[The task]:
Repeat the data that follows, keeping every character intact.

[Task input]:

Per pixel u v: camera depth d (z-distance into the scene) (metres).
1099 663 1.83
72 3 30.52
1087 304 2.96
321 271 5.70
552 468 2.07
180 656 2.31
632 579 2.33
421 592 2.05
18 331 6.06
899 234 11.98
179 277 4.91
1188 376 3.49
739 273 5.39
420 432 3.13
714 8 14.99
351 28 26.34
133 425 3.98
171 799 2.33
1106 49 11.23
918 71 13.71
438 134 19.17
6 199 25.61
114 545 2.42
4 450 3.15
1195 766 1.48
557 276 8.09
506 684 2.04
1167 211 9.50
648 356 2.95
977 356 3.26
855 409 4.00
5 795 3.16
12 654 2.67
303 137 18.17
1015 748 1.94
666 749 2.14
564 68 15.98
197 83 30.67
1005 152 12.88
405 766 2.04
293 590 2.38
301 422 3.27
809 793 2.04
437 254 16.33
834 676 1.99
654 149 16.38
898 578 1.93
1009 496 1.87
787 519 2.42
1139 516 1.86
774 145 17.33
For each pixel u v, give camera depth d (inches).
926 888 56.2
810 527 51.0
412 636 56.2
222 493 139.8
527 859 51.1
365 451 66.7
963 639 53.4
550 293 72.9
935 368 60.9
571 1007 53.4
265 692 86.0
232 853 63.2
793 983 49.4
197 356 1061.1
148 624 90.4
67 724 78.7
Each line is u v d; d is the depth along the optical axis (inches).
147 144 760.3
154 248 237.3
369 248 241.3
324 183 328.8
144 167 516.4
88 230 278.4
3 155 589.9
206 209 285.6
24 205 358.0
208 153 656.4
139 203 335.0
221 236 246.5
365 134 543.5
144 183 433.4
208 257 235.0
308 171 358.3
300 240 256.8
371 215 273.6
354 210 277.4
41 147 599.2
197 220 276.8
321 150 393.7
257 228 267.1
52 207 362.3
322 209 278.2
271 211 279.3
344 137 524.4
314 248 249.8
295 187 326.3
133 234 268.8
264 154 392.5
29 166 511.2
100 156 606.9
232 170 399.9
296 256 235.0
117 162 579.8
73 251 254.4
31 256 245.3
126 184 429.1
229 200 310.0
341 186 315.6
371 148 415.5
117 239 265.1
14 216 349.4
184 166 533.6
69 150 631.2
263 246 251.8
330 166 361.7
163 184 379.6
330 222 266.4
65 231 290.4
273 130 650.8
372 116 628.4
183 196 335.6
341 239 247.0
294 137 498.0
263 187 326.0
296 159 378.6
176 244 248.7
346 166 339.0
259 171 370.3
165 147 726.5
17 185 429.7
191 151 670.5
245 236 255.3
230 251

[Exercise response]:
Per pixel u v: camera depth d (z-distance into the scene) (metres).
1099 663 1.83
72 3 30.52
1087 304 2.96
321 271 5.70
552 468 2.07
180 656 2.31
632 579 2.33
421 592 2.05
18 331 6.06
899 234 11.98
179 277 4.91
1188 376 3.49
739 273 5.39
420 432 3.13
714 8 14.99
351 28 26.34
133 425 3.98
171 799 2.33
1106 49 11.23
918 71 13.71
438 134 19.17
6 199 25.61
114 545 2.42
4 450 3.15
1195 766 1.48
557 276 8.09
506 684 2.04
1167 211 9.50
648 356 2.95
977 356 3.26
855 409 4.00
5 795 3.16
12 654 2.67
303 137 18.17
1015 748 1.94
666 749 2.14
564 68 15.98
197 83 30.67
1005 152 12.88
405 766 2.04
293 590 2.38
301 422 3.27
809 793 2.04
437 254 16.33
834 676 1.99
654 149 16.38
898 578 1.93
1009 496 1.87
787 519 2.42
1139 516 1.86
774 145 17.33
For each pixel u v, give camera depth d (inches).
926 888 56.2
810 527 51.0
412 636 56.2
222 493 139.8
527 859 51.1
365 451 66.7
963 639 53.4
550 293 72.9
935 368 60.9
571 1007 53.4
265 692 86.0
232 853 63.2
793 983 49.4
197 356 1061.1
148 624 90.4
67 724 78.7
Each line is u v d; d is the depth along the optical axis (inches).
147 144 760.3
154 248 237.3
369 248 241.3
324 183 328.8
144 167 516.4
88 230 278.4
3 155 589.9
206 209 285.6
24 205 358.0
208 153 656.4
139 203 335.0
221 236 246.5
365 134 543.5
144 183 433.4
208 257 235.0
308 171 358.3
300 240 256.8
371 215 273.6
354 210 277.4
41 147 599.2
197 220 276.8
321 150 393.7
257 228 267.1
52 207 362.3
322 209 278.2
271 211 279.3
344 137 524.4
314 248 249.8
295 187 326.3
133 234 268.8
264 154 392.5
29 166 511.2
100 156 606.9
232 170 399.9
296 256 235.0
117 162 579.8
73 251 254.4
31 256 245.3
126 184 429.1
229 200 310.0
341 186 315.6
371 148 415.5
117 239 265.1
14 216 349.4
184 166 533.6
69 150 631.2
263 246 251.8
330 166 361.7
163 184 379.6
330 222 266.4
65 231 290.4
273 130 650.8
372 116 628.4
183 196 335.6
341 239 247.0
294 137 498.0
263 187 326.0
296 159 378.6
176 244 248.7
346 166 339.0
259 171 370.3
165 147 726.5
17 185 429.7
191 151 670.5
245 236 255.3
230 251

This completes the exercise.